In Zurich, one of the more multicultural cities of Switzerland, the number of applications from wannabe hosts boomed in 2015 when media focused on the thousands of refugees trudging along the Balkan route and those drowning at sea – including the Syrian Kurdish child, Alan Kurdi, who struck a nerve far and wide.

“We had this spike of applications but we did not have enough refugees,” recalls Anna Stünzi, a member of Gemeinsam Znacht’s board. The women and children who dominated media images rarely ended up in Switzerland. And those who did typically arrived via neighboring Italy from Libya rather than through the Balkan route.

Now, she says, the host-to-guest ratio is more or less even, although host interest can dip after events such as the 2016 Germany attacks, some of which were carried out by refugees. Sometimes hosts want to be reassured and ask if the organization does background checks. They don’t. Others question whether checks should be done for hosts. It took considerable effort and multiple visits to asylum centers to establish trust with potential guests.

“We had to convince them that this project is neither governed by the government, nor is it the police, nor is it any lawyer or something that would trick them,” adds Ms. Stünzi. “But also that it is not something where they would simply be looked at. ... That it was really about getting to know each other.”

One challenge is the language barrier. This made it difficult to coordinate dinners and ensure that guest reached their destination – although as time passed refugees acquired the local language, German. Hosts are instructed to follow up their invitation phone call with a message clearly stating the time and place of the dinner. Ms. Schmitz, who has overseen the coordination of more than 1,000 dinner events in the span of five years, is adamant that the first contact should be done over the phone.

“You can’t just send a WhatsApp message and say ‘Come to my place,’” she says. “It is a question of decency.”

‘Life changing’

The website features an FAQ section. The most common question from potential hosts is what to cook. Meals that are heavy on cheese – a major staple of the Swiss diet – are discouraged as guests might be lactose-intolerant. While a no-pork diet is safe to assume for a Muslim guest, hosts are also reminded of the multiple fasts followed by Christian Eritreans of the Orthodox Church.

Some hosts worry about wealth disparity and ask whether they should hide some of their belongings. Others have reservations over hosting single men. While the nonprofit screens both hosts and guests to ensure a match, it is not an à la carte process. About 80% of the potential guests are young men between 16 and 25, mainly from Afghanistan and Eritrea, reflecting refugee and asylum-seeker figures in Switzerland.

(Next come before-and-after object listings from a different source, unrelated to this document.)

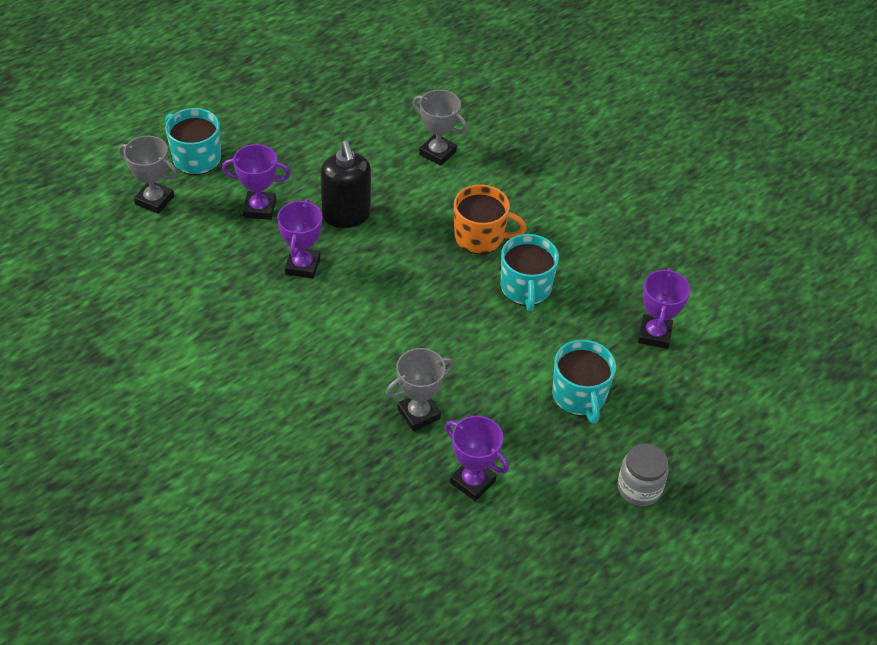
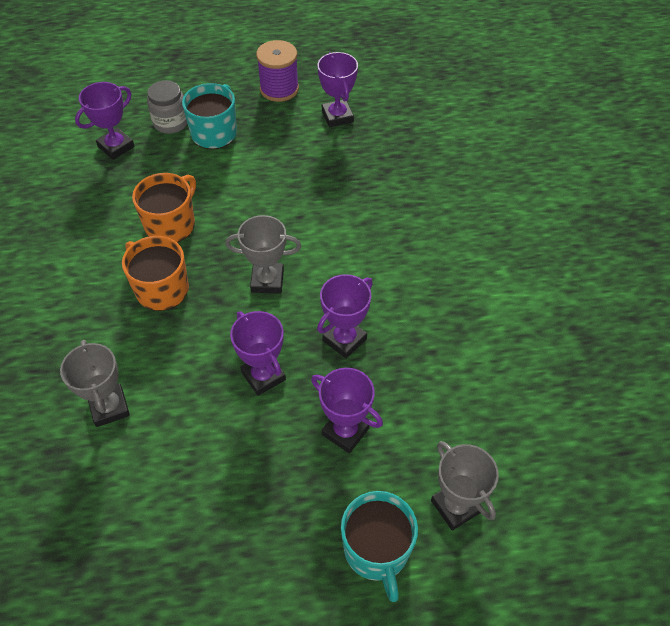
camera: 145 degrees left, 5 degrees up
(346, 215) = (263, 376): black soap dispenser -> purple trophy
(418, 414) = (339, 171): grey trophy -> grey trophy (267, 281)
(526, 288) = (171, 224): turquoise mug -> orange mug
(566, 487) = (279, 89): none -> purple spool
(639, 488) = (234, 70): grey jar -> grey jar (171, 122)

“I’ll always tell the mother of a family to take a young man as a guest because they come from big families. They have no distance to children. They’re not afraid of children. They accept them,” she says. “And 99.9% that is true.”

In a country where the nuclear family is small and the extended family rarely part of the picture, many Swiss hosts report being pleasantly surprised by guests who were delighted to play with their children and hold their babies while cooking was underway.

“If they do it, they open up to a completely different level of acceptance,” she adds. “All these young men you see in train stations, in trams, and suddenly you know one of them and you know he’s a nice guy. It’s a life-changing experience.”